• WHAT IS ASKED
Output all of the records exactly as written.

• RECORDS FOR THIS TASK
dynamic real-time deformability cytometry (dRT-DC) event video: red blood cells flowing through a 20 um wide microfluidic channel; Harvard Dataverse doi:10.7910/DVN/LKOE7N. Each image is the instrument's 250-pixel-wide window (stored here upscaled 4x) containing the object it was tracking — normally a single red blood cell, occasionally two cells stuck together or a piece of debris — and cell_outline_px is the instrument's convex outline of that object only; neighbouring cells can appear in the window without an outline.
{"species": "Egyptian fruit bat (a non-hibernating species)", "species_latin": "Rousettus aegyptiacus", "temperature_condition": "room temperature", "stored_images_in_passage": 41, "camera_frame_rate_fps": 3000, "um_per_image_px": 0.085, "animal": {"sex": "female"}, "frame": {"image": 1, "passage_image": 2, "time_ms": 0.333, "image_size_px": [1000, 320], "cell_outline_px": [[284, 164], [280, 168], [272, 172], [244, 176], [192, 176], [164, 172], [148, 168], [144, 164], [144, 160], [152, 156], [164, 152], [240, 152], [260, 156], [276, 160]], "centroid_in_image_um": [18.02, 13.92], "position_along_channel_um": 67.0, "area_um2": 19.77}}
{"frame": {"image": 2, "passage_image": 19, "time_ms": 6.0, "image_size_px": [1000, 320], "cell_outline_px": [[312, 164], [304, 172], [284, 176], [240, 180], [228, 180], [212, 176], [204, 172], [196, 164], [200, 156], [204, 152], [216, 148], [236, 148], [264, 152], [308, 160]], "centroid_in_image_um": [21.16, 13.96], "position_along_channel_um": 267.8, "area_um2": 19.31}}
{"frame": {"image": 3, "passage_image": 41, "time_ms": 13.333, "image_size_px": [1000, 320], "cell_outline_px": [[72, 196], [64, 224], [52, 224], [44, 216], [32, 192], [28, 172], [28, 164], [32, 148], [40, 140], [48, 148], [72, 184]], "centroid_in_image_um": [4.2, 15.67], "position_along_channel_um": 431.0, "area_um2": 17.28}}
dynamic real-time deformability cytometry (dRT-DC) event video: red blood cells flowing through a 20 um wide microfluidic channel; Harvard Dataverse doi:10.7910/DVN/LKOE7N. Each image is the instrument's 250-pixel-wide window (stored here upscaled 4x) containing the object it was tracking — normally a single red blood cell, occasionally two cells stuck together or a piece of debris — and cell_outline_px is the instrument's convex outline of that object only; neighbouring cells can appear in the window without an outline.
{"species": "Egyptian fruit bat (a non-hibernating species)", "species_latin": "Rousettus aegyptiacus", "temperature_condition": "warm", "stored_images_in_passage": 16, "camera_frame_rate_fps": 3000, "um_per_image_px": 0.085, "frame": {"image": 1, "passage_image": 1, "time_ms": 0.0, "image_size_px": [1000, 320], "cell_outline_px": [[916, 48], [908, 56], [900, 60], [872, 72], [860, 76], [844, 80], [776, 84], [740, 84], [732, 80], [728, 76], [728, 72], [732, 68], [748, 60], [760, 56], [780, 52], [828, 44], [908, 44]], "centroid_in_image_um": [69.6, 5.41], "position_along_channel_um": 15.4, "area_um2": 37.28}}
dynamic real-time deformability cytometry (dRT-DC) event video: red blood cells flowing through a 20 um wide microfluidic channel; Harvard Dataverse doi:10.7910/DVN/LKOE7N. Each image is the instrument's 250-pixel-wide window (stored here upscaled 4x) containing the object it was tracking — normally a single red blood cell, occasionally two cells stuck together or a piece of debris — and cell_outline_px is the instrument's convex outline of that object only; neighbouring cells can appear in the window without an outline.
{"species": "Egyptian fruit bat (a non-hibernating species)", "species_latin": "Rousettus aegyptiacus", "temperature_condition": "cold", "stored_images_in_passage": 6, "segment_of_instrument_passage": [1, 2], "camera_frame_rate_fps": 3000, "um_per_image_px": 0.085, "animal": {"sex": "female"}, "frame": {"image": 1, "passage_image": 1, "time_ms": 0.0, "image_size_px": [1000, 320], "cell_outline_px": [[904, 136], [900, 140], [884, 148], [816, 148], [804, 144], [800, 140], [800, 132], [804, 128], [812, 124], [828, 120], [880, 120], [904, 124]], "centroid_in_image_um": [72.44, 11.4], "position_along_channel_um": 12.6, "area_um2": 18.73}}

• THE ANSWER
dynamic real-time deformability cytometry (dRT-DC) event video: red blood cells flowing through a 20 um wide microfluidic channel; Harvard Dataverse doi:10.7910/DVN/LKOE7N. Each image is the instrument's 250-pixel-wide window (stored here upscaled 4x) containing the object it was tracking — normally a single red blood cell, occasionally two cells stuck together or a piece of debris — and cell_outline_px is the instrument's convex outline of that object only; neighbouring cells can appear in the window without an outline.
{"species": "Egyptian fruit bat (a non-hibernating species)", "species_latin": "Rousettus aegyptiacus", "temperature_condition": "room temperature", "stored_images_in_passage": 41, "camera_frame_rate_fps": 3000, "um_per_image_px": 0.085, "animal": {"sex": "female"}, "frame": {"image": 1, "passage_image": 2, "time_ms": 0.333, "image_size_px": [1000, 320], "cell_outline_px": [[284, 164], [280, 168], [272, 172], [244, 176], [192, 176], [164, 172], [148, 168], [144, 164], [144, 160], [152, 156], [164, 152], [240, 152], [260, 156], [276, 160]], "centroid_in_image_um": [18.02, 13.92], "position_along_channel_um": 67.0, "area_um2": 19.77}}
{"frame": {"image": 2, "passage_image": 19, "time_ms": 6.0, "image_size_px": [1000, 320], "cell_outline_px": [[312, 164], [304, 172], [284, 176], [240, 180], [228, 180], [212, 176], [204, 172], [196, 164], [200, 156], [204, 152], [216, 148], [236, 148], [264, 152], [308, 160]], "centroid_in_image_um": [21.16, 13.96], "position_along_channel_um": 267.8, "area_um2": 19.31}}
{"frame": {"image": 3, "passage_image": 41, "time_ms": 13.333, "image_size_px": [1000, 320], "cell_outline_px": [[72, 196], [64, 224], [52, 224], [44, 216], [32, 192], [28, 172], [28, 164], [32, 148], [40, 140], [48, 148], [72, 184]], "centroid_in_image_um": [4.2, 15.67], "position_along_channel_um": 431.0, "area_um2": 17.28}}
dynamic real-time deformability cytometry (dRT-DC) event video: red blood cells flowing through a 20 um wide microfluidic channel; Harvard Dataverse doi:10.7910/DVN/LKOE7N. Each image is the instrument's 250-pixel-wide window (stored here upscaled 4x) containing the object it was tracking — normally a single red blood cell, occasionally two cells stuck together or a piece of debris — and cell_outline_px is the instrument's convex outline of that object only; neighbouring cells can appear in the window without an outline.
{"species": "Egyptian fruit bat (a non-hibernating species)", "species_latin": "Rousettus aegyptiacus", "temperature_condition": "warm", "stored_images_in_passage": 16, "camera_frame_rate_fps": 3000, "um_per_image_px": 0.085, "frame": {"image": 1, "passage_image": 1, "time_ms": 0.0, "image_size_px": [1000, 320], "cell_outline_px": [[916, 48], [908, 56], [900, 60], [872, 72], [860, 76], [844, 80], [776, 84], [740, 84], [732, 80], [728, 76], [728, 72], [732, 68], [748, 60], [760, 56], [780, 52], [828, 44], [908, 44]], "centroid_in_image_um": [69.6, 5.41], "position_along_channel_um": 15.4, "area_um2": 37.28}}
dynamic real-time deformability cytometry (dRT-DC) event video: red blood cells flowing through a 20 um wide microfluidic channel; Harvard Dataverse doi:10.7910/DVN/LKOE7N. Each image is the instrument's 250-pixel-wide window (stored here upscaled 4x) containing the object it was tracking — normally a single red blood cell, occasionally two cells stuck together or a piece of debris — and cell_outline_px is the instrument's convex outline of that object only; neighbouring cells can appear in the window without an outline.
{"species": "Egyptian fruit bat (a non-hibernating species)", "species_latin": "Rousettus aegyptiacus", "temperature_condition": "cold", "stored_images_in_passage": 6, "segment_of_instrument_passage": [1, 2], "camera_frame_rate_fps": 3000, "um_per_image_px": 0.085, "animal": {"sex": "female"}, "frame": {"image": 1, "passage_image": 1, "time_ms": 0.0, "image_size_px": [1000, 320], "cell_outline_px": [[904, 136], [900, 140], [884, 148], [816, 148], [804, 144], [800, 140], [800, 132], [804, 128], [812, 124], [828, 120], [880, 120], [904, 124]], "centroid_in_image_um": [72.44, 11.4], "position_along_channel_um": 12.6, "area_um2": 18.73}}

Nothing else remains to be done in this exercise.